Em seu livro, os repórteres denunciam os meios pelos quais empresas e milionários evitam pagar parte dos impostos e questionam a idéia de que reduzir as obrigações fiscais seja condição para a criação de novos postos de trabalho.
Essa postura tinha norteado a política econômica do ex-presidente Ronald Reagan. A "reaganomics" abaixou as alíquotas para estimular o crescimento e o emprego, esperando que a maior atividade econômica aumentaria a base de incidência dos impostos, recompondo o volume total arrecadado.
Tais premissas mostraram-se inconsistentes no longo prazo. O crescimento econômico fez-se à custa de grandes déficits orçamentários.

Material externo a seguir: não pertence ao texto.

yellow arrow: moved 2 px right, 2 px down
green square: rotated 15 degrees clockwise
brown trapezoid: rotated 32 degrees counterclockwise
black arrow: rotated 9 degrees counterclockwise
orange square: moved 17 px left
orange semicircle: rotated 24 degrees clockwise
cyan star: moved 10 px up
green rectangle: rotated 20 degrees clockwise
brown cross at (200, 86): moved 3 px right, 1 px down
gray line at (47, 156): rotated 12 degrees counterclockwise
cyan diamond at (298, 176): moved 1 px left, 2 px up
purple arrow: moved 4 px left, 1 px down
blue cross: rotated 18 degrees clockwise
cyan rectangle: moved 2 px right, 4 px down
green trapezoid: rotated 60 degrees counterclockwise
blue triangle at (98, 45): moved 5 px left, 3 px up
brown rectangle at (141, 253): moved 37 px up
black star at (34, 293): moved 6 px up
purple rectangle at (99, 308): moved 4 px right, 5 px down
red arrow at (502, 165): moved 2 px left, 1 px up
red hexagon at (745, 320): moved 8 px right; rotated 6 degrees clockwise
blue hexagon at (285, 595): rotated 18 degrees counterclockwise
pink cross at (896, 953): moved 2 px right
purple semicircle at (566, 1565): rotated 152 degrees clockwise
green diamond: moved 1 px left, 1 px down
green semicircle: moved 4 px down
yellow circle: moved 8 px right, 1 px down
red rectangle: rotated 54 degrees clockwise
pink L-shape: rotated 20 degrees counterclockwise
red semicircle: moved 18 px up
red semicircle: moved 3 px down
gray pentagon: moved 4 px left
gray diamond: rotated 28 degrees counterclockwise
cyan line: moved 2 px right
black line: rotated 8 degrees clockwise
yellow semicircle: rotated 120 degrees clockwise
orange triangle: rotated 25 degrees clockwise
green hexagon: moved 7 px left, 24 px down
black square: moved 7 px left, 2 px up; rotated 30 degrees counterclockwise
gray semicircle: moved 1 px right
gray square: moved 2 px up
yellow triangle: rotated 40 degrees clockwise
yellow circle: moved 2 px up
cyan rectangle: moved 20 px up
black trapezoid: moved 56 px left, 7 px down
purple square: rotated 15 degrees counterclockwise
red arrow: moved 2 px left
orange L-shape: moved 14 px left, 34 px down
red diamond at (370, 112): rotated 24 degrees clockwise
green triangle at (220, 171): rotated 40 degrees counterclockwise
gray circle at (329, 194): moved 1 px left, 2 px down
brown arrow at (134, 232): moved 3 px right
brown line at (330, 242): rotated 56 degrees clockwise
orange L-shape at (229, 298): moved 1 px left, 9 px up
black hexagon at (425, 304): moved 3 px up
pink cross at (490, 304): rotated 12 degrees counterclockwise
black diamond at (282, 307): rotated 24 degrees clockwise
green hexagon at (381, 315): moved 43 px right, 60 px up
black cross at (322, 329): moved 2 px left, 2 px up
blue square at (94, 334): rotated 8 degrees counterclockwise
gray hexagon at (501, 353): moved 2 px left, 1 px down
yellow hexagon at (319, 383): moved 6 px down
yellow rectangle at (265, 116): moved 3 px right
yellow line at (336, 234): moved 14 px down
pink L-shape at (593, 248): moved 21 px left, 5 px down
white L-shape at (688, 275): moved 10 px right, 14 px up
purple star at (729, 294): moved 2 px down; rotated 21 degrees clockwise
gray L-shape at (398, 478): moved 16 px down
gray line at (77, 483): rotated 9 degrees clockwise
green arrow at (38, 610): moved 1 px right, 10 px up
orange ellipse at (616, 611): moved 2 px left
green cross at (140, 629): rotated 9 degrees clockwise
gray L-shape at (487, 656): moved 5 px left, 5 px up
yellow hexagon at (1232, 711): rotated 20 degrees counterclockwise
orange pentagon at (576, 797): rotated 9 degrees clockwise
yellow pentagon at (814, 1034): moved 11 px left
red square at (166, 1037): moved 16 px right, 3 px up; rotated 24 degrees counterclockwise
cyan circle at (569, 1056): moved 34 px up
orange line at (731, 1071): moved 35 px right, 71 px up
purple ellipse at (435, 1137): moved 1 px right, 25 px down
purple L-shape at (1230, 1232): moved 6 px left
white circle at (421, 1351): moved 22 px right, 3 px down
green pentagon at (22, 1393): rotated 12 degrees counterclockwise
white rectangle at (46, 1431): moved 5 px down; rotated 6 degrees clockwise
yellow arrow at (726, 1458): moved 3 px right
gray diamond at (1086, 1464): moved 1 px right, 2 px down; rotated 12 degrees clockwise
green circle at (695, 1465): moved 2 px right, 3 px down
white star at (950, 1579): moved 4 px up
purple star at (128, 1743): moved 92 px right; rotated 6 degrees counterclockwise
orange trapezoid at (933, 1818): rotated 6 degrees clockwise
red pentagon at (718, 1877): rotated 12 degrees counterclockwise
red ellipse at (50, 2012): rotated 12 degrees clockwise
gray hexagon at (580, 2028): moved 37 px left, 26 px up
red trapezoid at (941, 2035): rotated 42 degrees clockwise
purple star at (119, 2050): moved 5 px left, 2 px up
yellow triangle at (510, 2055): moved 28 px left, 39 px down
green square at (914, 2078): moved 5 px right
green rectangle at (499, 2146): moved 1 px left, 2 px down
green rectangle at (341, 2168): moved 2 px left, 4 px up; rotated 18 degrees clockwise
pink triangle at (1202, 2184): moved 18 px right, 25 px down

O país expandiu rapidamente sua dívida pública e, hoje, 15% da arrecadação federal –ou US$ 180 bilhões anuais– destina-se aos juros pagos pelo governo, segundo estimativas da revista "Time".
O Brasil não adotou política similar à "reaganomics", mas há pontos em comum às discussões lá e cá. Quando falou nos "ralos da república", o ex-ministro Fernando Henrique Cardoso referia-se principalmente ao descontrole dos gastos públicos. Mas a mesma expressão, e com as mesmas consequências, pode ser usada para descrever os expedientes pelos quais algumas empresas e pessoas físicas com elevados rendimentos se furtam às sua obrigações com o fisco.
Tais "ralos" devem ser fechados, não há dúvida. Mas a necessária reforma fiscal não pode se resumir a isso. A percepção de que um sistema de impostos é excessivamente pesado ou arbitrário estimula a sonegação. Esta, por sua vez, leva o governo a adotar taxas e impostos emergenciais muitas vezes distorcidos e que, muito frequentemente, concentram-se nos setores que já pagam corretamente suas contas.
No Brasil, houve uma sucessão de tais remendos fiscais, na qual o critério foi a efetividade de curto prazo do instrumento arrecadador e não a justa distribuição da carga tributária. O combate à sonegação, portanto, não é menos urgente do que a revisão do emaranhado de impostos e regulamentações que lamentavelmente onera o país.